Personal information
- Full name: Sophia Omotola Omidiji
- Date of birth: June 18, 1997 (age 28)
- Place of birth: Las Vegas, Nevada, United States
- Height: 5 ft 2 in (1.57 m)
- Position: Forward

Team information
- Current team: S.B.V. Excelsior

Youth career
- 2013–2015: Las Vegas Premier Sports Academy

Senior career*
- Years: Team / Apps / (Gls)
- 2015: PSV/FC Eindhoven / 20 / (18)
- 2016–2017: KAA Gent / 20 / (15)
- 2017–2018: S.B.V. Excelsior / 18 / (8)
- 2018–: FC RDC / 15 / (25)
- Total:  / 73 / (66)

International career^{‡}
- 2013–: Nigeria U-20 / 2 / (0)

= Sophia Omotola Omidiji =

Nigerian footballer (born 1997)

Sophia Omotola Omidiji (born June 18, 1997) is a Nigerian-American football player.
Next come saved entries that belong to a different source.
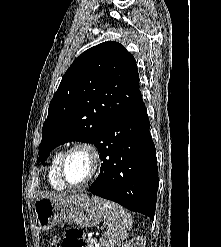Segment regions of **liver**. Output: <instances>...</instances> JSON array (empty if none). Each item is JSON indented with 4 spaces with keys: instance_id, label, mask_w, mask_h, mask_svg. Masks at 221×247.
<instances>
[{
    "instance_id": "1",
    "label": "liver",
    "mask_w": 221,
    "mask_h": 247,
    "mask_svg": "<svg viewBox=\"0 0 221 247\" xmlns=\"http://www.w3.org/2000/svg\"><path fill=\"white\" fill-rule=\"evenodd\" d=\"M48 197H51V198H52V197H65V195H63V194H59V195H56V196H55V195H54V196H53V195H50V196H48Z\"/></svg>"
}]
</instances>
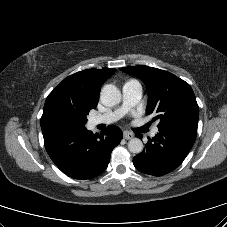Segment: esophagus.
<instances>
[{"instance_id":"obj_1","label":"esophagus","mask_w":227,"mask_h":227,"mask_svg":"<svg viewBox=\"0 0 227 227\" xmlns=\"http://www.w3.org/2000/svg\"><path fill=\"white\" fill-rule=\"evenodd\" d=\"M123 137L126 140H130V139L134 138V135L132 133H129V132L125 131L124 134H123Z\"/></svg>"}]
</instances>
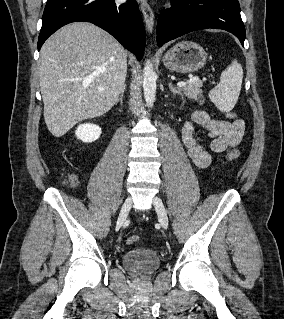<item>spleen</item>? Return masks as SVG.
<instances>
[{"label":"spleen","mask_w":284,"mask_h":319,"mask_svg":"<svg viewBox=\"0 0 284 319\" xmlns=\"http://www.w3.org/2000/svg\"><path fill=\"white\" fill-rule=\"evenodd\" d=\"M243 79V69L236 59L221 73L220 83L210 90L211 102L221 112L231 111L240 94Z\"/></svg>","instance_id":"1"}]
</instances>
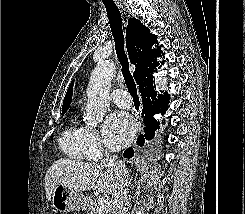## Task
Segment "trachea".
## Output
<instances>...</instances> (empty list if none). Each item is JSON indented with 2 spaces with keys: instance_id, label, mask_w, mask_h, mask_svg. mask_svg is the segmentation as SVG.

She played for the Nigerian U-20 Women National team and is signed to Dutch Division I Club S.B.V. Excelsior after completing a switch from KAA Gent in Belgium in June 2017.

==Early life==
Sophia Omotola Omidiji was born on June 18, 1997, and raised in Las Vegas, Nevada, by a Nigerian father and an American mother. She has three younger brothers and began playing football at the age of six. Omidiji played high school football for Sierra Vista High School where she is the all-time leading goal scorer with 98 goals in four seasons including scoring 38 goals in her final season. She played at the school including the school's first ever regional/State/NIAA Southern Nevada final. She also played club soccer with Las Vegas Premier Sports Academy for coach Eyal Dahan.

==Playing career==

===PSV / FC EINDHOVEN===
In August 2015, Omidiji signed with PSV/FC Eindhoven women's team in the Netherlands prior to going to camp with the Nigerian U20 women National team, .

KAA GENT

In 2016, Sophia Omidiji transferred to KAA Gent which is a team that plays in the Belgium division I and played in 20 games and scored 18 goals with 12 assists.

S.B.V. Excelsior

In June 2017 Sophia Omidiji made the transfer from KAA Gent to S.B.V Excelsior which is a new addition to the Dutch Eredivisie which is the division I in the Netherlands.

International

Omidiji received her first national team call up with Nigeria women's national under-20 football team for an African world cup U-20 qualification game against Democratic Republic of Congo in an away game in Kinshasa. She called the call up to the national team the "greatest honor of my life".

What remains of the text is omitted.